[Collected data]

----

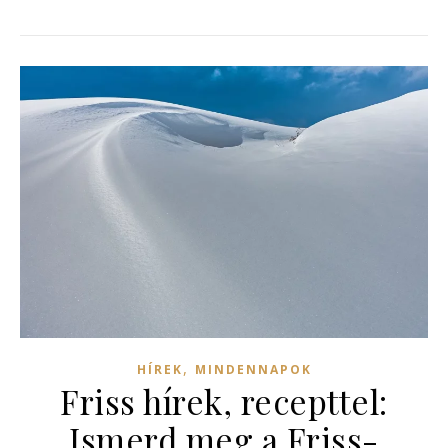
,
HÍREK
MINDENNAPOK
Friss hírek, recepttel:
Ismerd meg a Friss-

----

_Task_
All of the lines above must be printed again exactly, and no picture may appear in the copy.

_Solved exercise_
,
HÍREK
MINDENNAPOK
Friss hírek, recepttel:
Ismerd meg a Friss-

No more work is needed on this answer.